## TASK PROMPT
Give back all of the data exactly.
------ EXERCISE INPUTS ------
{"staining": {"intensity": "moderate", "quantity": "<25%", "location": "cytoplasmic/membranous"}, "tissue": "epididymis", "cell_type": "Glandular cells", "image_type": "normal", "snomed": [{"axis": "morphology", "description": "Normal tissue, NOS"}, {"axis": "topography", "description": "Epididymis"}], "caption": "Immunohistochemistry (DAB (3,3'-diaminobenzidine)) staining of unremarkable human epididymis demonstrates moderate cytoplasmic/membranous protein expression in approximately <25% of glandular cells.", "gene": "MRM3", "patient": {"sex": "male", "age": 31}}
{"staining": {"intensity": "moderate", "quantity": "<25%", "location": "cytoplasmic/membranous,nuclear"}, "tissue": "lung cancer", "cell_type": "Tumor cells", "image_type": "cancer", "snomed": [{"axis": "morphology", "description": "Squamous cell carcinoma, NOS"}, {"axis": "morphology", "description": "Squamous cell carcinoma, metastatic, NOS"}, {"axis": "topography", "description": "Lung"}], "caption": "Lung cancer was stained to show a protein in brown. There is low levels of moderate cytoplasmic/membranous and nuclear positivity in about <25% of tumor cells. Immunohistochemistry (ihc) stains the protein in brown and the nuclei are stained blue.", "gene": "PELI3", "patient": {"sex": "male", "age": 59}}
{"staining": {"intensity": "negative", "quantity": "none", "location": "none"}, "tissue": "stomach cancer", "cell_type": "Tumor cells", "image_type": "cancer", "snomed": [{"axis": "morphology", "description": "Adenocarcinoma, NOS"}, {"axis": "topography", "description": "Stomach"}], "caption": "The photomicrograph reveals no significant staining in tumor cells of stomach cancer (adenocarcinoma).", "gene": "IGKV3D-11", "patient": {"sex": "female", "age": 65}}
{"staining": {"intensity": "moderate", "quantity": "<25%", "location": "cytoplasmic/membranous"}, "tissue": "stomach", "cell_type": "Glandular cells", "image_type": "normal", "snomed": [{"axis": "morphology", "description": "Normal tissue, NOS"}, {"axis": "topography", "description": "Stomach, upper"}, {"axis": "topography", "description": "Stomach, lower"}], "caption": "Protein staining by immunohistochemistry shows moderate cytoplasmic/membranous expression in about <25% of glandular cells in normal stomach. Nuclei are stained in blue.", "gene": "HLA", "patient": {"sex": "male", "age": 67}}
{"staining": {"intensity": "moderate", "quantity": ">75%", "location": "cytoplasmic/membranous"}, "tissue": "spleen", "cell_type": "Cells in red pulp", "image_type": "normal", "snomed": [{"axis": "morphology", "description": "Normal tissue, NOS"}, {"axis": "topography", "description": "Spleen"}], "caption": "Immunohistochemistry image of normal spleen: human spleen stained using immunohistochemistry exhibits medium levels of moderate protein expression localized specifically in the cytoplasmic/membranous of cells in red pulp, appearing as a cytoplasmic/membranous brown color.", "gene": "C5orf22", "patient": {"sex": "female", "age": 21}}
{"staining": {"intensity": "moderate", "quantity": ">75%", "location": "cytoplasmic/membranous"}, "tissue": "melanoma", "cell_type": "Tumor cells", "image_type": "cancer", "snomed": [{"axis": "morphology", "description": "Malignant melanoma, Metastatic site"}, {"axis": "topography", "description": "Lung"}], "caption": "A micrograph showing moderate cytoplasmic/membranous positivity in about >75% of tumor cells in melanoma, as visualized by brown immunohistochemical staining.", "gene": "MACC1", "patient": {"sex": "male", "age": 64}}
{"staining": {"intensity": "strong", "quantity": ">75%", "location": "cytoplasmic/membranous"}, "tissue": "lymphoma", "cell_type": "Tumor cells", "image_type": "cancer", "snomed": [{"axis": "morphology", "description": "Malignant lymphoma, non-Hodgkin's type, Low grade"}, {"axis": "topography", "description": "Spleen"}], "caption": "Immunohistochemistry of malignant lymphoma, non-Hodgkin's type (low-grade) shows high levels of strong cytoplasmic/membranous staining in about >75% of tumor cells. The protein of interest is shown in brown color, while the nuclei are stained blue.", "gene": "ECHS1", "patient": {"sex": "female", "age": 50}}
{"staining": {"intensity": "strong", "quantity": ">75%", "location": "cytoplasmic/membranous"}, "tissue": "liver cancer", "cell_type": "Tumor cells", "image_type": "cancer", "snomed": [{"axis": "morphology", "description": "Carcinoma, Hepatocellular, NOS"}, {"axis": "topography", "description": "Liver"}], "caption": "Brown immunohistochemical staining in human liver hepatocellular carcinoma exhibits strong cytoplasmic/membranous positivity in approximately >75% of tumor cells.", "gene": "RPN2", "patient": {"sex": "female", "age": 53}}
------
## WRITTEN RESPONSE
{"staining": {"intensity": "moderate", "quantity": "<25%", "location": "cytoplasmic/membranous"}, "tissue": "epididymis", "cell_type": "Glandular cells", "image_type": "normal", "snomed": [{"axis": "morphology", "description": "Normal tissue, NOS"}, {"axis": "topography", "description": "Epididymis"}], "caption": "Immunohistochemistry (DAB (3,3'-diaminobenzidine)) staining of unremarkable human epididymis demonstrates moderate cytoplasmic/membranous protein expression in approximately <25% of glandular cells.", "gene": "MRM3", "patient": {"sex": "male", "age": 31}}
{"staining": {"intensity": "moderate", "quantity": "<25%", "location": "cytoplasmic/membranous,nuclear"}, "tissue": "lung cancer", "cell_type": "Tumor cells", "image_type": "cancer", "snomed": [{"axis": "morphology", "description": "Squamous cell carcinoma, NOS"}, {"axis": "morphology", "description": "Squamous cell carcinoma, metastatic, NOS"}, {"axis": "topography", "description": "Lung"}], "caption": "Lung cancer was stained to show a protein in brown. There is low levels of moderate cytoplasmic/membranous and nuclear positivity in about <25% of tumor cells. Immunohistochemistry (ihc) stains the protein in brown and the nuclei are stained blue.", "gene": "PELI3", "patient": {"sex": "male", "age": 59}}
{"staining": {"intensity": "negative", "quantity": "none", "location": "none"}, "tissue": "stomach cancer", "cell_type": "Tumor cells", "image_type": "cancer", "snomed": [{"axis": "morphology", "description": "Adenocarcinoma, NOS"}, {"axis": "topography", "description": "Stomach"}], "caption": "The photomicrograph reveals no significant staining in tumor cells of stomach cancer (adenocarcinoma).", "gene": "IGKV3D-11", "patient": {"sex": "female", "age": 65}}
{"staining": {"intensity": "moderate", "quantity": "<25%", "location": "cytoplasmic/membranous"}, "tissue": "stomach", "cell_type": "Glandular cells", "image_type": "normal", "snomed": [{"axis": "morphology", "description": "Normal tissue, NOS"}, {"axis": "topography", "description": "Stomach, upper"}, {"axis": "topography", "description": "Stomach, lower"}], "caption": "Protein staining by immunohistochemistry shows moderate cytoplasmic/membranous expression in about <25% of glandular cells in normal stomach. Nuclei are stained in blue.", "gene": "HLA", "patient": {"sex": "male", "age": 67}}
{"staining": {"intensity": "moderate", "quantity": ">75%", "location": "cytoplasmic/membranous"}, "tissue": "spleen", "cell_type": "Cells in red pulp", "image_type": "normal", "snomed": [{"axis": "morphology", "description": "Normal tissue, NOS"}, {"axis": "topography", "description": "Spleen"}], "caption": "Immunohistochemistry image of normal spleen: human spleen stained using immunohistochemistry exhibits medium levels of moderate protein expression localized specifically in the cytoplasmic/membranous of cells in red pulp, appearing as a cytoplasmic/membranous brown color.", "gene": "C5orf22", "patient": {"sex": "female", "age": 21}}
{"staining": {"intensity": "moderate", "quantity": ">75%", "location": "cytoplasmic/membranous"}, "tissue": "melanoma", "cell_type": "Tumor cells", "image_type": "cancer", "snomed": [{"axis": "morphology", "description": "Malignant melanoma, Metastatic site"}, {"axis": "topography", "description": "Lung"}], "caption": "A micrograph showing moderate cytoplasmic/membranous positivity in about >75% of tumor cells in melanoma, as visualized by brown immunohistochemical staining.", "gene": "MACC1", "patient": {"sex": "male", "age": 64}}
{"staining": {"intensity": "strong", "quantity": ">75%", "location": "cytoplasmic/membranous"}, "tissue": "lymphoma", "cell_type": "Tumor cells", "image_type": "cancer", "snomed": [{"axis": "morphology", "description": "Malignant lymphoma, non-Hodgkin's type, Low grade"}, {"axis": "topography", "description": "Spleen"}], "caption": "Immunohistochemistry of malignant lymphoma, non-Hodgkin's type (low-grade) shows high levels of strong cytoplasmic/membranous staining in about >75% of tumor cells. The protein of interest is shown in brown color, while the nuclei are stained blue.", "gene": "ECHS1", "patient": {"sex": "female", "age": 50}}
{"staining": {"intensity": "strong", "quantity": ">75%", "location": "cytoplasmic/membranous"}, "tissue": "liver cancer", "cell_type": "Tumor cells", "image_type": "cancer", "snomed": [{"axis": "morphology", "description": "Carcinoma, Hepatocellular, NOS"}, {"axis": "topography", "description": "Liver"}], "caption": "Brown immunohistochemical staining in human liver hepatocellular carcinoma exhibits strong cytoplasmic/membranous positivity in approximately >75% of tumor cells.", "gene": "RPN2", "patient": {"sex": "female", "age": 53}}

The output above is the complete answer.